Other researchers have also developed flexible passive prosthetic ankles with two or three DoFs that could partly achieve human-like ankle motions. For instance, a compliant passive ankle–foot prosthesis (CPAF) was designed on the basis of a parallel mechanism and soft rubbers [25], which could provide good gait movements and generate sufficient ankle moment when walking on level ground at normal speed. Comparing the ankle moments of the flexible bionic ankle prosthesis with the CPAF in the three planes (Fig. 10), the peak values of the two prostheses in both sagittal and transverse planes were basically the same. Moreover, the peak moment of the bionic prosthesis in the coronal plane was lower than that of the CPAF. This benefit may have arisen from the soft material inclusions around the bionic ankle mimicking the soft tissues of the human ankle, providing good deformation ability during the stance phase. This capability is not available in traditional rigid prostheses [37]. It should be noted that the time to reach the peak ankle moment of the CPAF on the sagittal plane was relatively delayed, while this time for the transverse plane was slightly early. In conclusion, the flexible bionic ankle prosthesis had similar gait mechanics to the CPAF, suggesting that both prostheses could effectively assist walking with no activation.

Fig. 10
figure 10

Comparative analysis of ankle moments toward a CPAF ankle prosthesis [25]
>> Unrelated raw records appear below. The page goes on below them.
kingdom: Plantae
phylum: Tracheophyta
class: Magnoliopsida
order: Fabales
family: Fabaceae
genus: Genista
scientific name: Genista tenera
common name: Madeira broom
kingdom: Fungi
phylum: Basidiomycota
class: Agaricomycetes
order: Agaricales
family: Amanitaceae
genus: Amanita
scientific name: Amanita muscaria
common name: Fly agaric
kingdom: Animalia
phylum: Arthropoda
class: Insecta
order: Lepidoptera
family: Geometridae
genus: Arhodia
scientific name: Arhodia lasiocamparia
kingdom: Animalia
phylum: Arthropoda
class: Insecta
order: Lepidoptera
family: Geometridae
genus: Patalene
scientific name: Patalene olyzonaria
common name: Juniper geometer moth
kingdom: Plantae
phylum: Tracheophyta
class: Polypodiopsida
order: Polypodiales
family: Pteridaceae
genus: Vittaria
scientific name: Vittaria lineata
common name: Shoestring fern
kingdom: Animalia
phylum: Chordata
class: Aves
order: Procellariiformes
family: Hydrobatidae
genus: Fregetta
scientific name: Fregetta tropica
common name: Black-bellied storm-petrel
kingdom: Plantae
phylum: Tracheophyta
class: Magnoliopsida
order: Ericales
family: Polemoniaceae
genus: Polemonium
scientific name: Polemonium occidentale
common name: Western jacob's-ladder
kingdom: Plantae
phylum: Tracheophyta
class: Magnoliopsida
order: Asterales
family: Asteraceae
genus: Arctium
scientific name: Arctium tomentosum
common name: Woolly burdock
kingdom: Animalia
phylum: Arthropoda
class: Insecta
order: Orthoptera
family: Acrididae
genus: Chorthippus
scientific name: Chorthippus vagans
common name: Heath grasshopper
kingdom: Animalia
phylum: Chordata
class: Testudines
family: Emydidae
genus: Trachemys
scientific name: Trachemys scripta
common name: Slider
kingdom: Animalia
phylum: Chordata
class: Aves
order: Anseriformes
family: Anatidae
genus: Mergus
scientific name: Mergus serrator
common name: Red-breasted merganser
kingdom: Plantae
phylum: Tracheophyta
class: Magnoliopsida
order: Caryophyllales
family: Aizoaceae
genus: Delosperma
In the future, we will continue to optimize the selection of proper soft materials covering the bionic prosthetic ankles. To facilitate manufacturing and reduce cost, the configuration of the bone components in the prosthesis should be simplified without reducing dynamic performance. More gait measurements with below-knee amputees should be carried out to provide adequate data analysis.

5 Conclusions

This study developed a flexible bionic ankle prosthesis based on subject-specific modeling of the human musculoskeletal system of a below-knee amputee. Soft material inclusions formed from polyurethane rubbers were designed to mimic the soft tissues of the human ankle, which could provide both stability and flexibility during different phases of walking. The bionic ankle had comparable dynamic properties with the human ankle in terms of 3D variable stiffness under different external conditions and two rotating axes of the talocrural joint and subtalar joint during walking. This could yield great adaptation to the changes of different road conditions during daily lives. Gait analysis by the same subject wearing the prosthesis proved that the bionic ankle could simulate the natural gait mechanics of the healthy side, mainly including the ankle angles and moments in all three planes (sagittal, coronal and transverse) during walking. The bionic prosthesis has certain advantages in weight because it is mainly made of polyurethane materials. In addition, the subject-specific modeling for the reconstruction of the human musculoskeletal system can be used to customize prostheses for different amputees in accordance with their unique gait mechanics, which is not available with conventional prostheses. This study could provide a novel framework for the development of bionic prosthetic limbs.